*** MATERIAL FOR THE TASK Section Begins ***

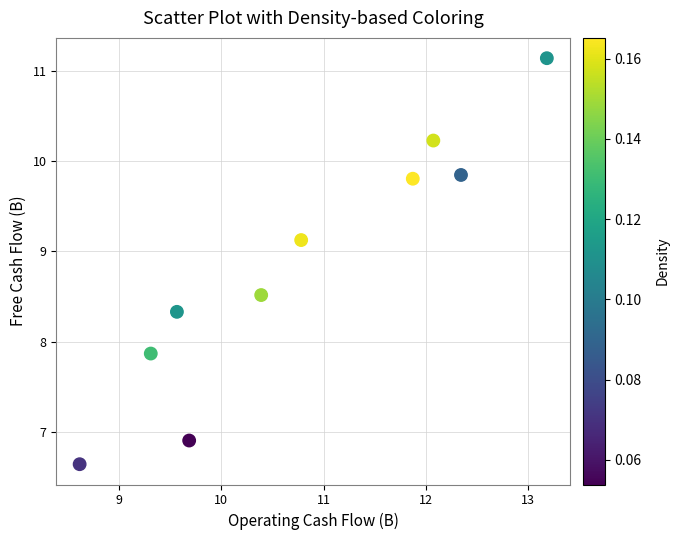

What is the range of X values (max minus min)?

4.6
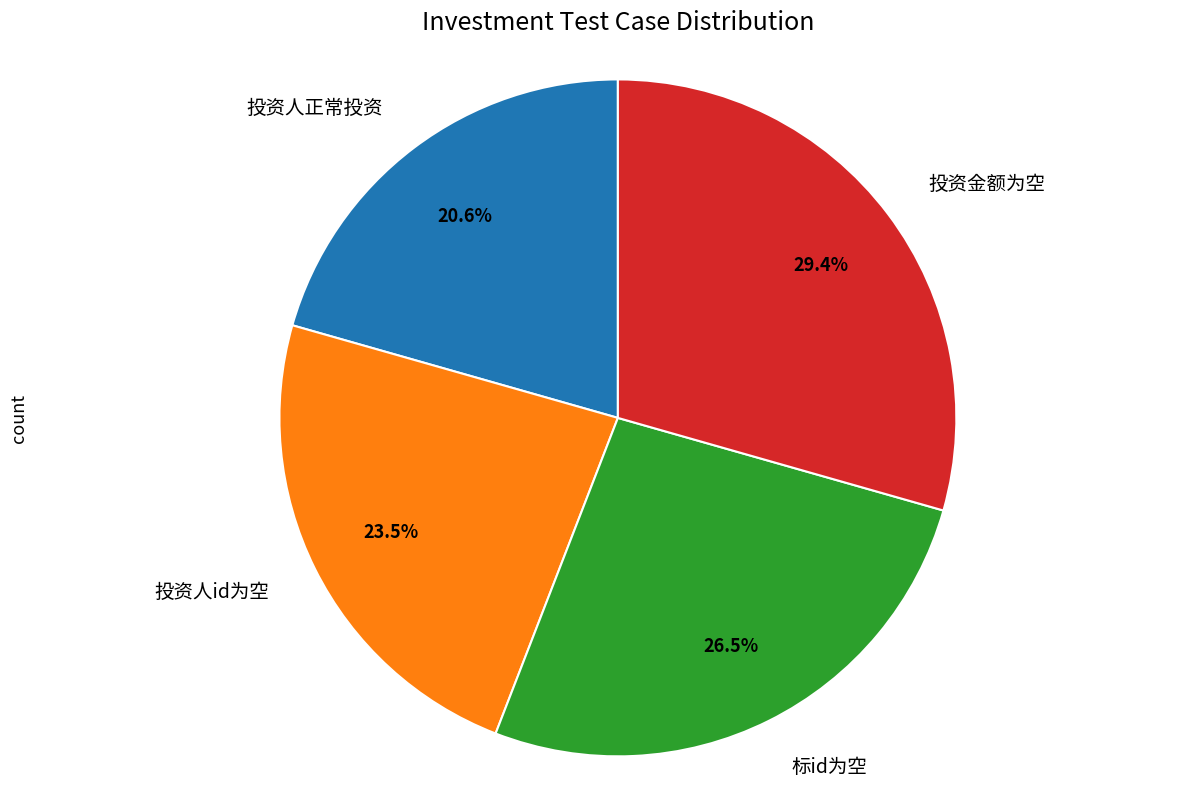

Does any single category account for the majority?

No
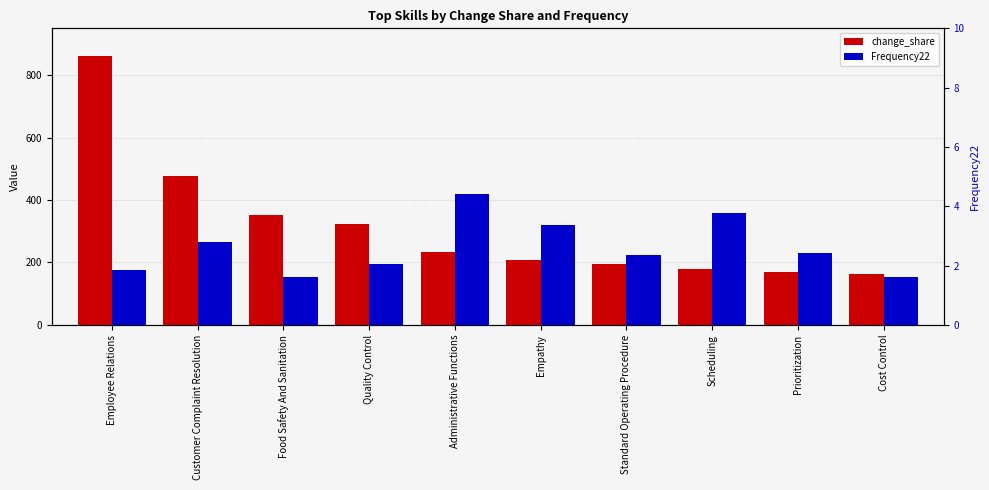

Where does the change_share series first go above 232?

Employee Relations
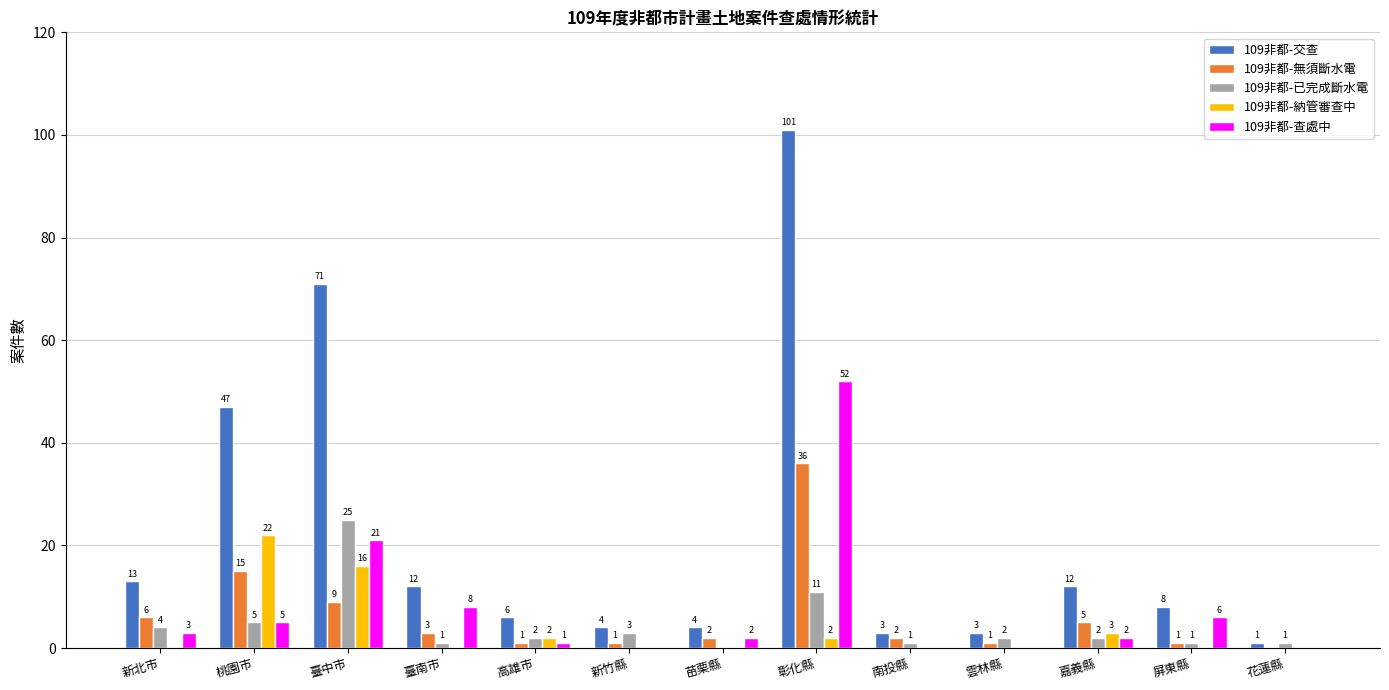

At which category is the sum across all series the highest?

彰化縣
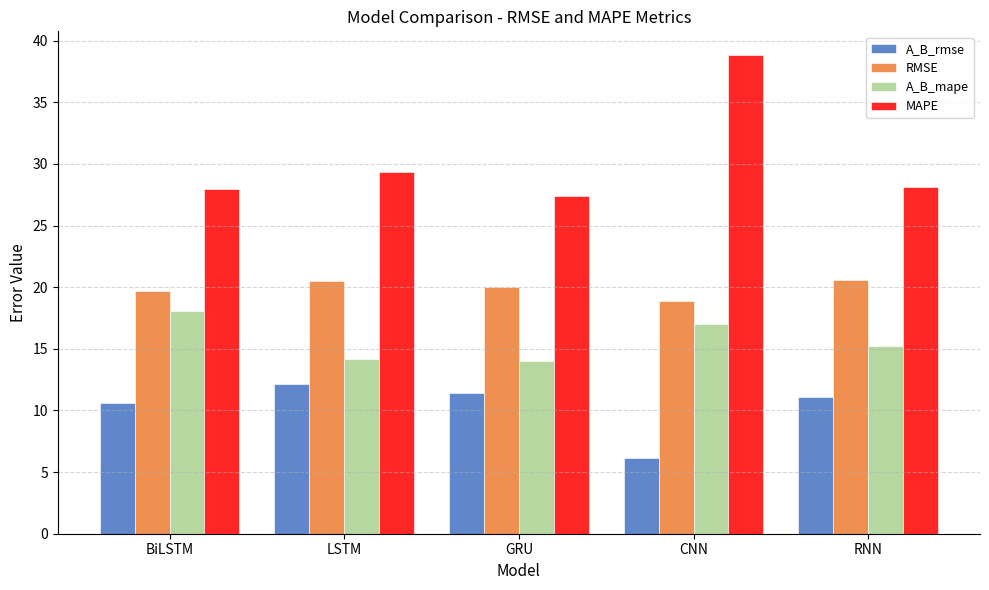

At which label is A_B_mape closest to 16?

RNN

*** MATERIAL FOR THE TASK Section Ends ***

▶ _WHAT IS REQUIRED_
Format every line of the listing above as a Markdown table with the columns "No." and "Line," numbering the rows and skipping blank lines. Leave out the pictures.

▶ _WORKED SOLUTION_
| No. | Line |
|---|---|
| 1 | What is the range of X values (max minus min)? |
| 2 | 4.6 |
| 3 | Does any single category account for the majority? |
| 4 | No |
| 5 | Where does the change_share series first go above 232? |
| 6 | Employee Relations |
| 7 | At which category is the sum across all series the highest? |
| 8 | 彰化縣 |
| 9 | At which label is A_B_mape closest to 16? |
| 10 | RNN |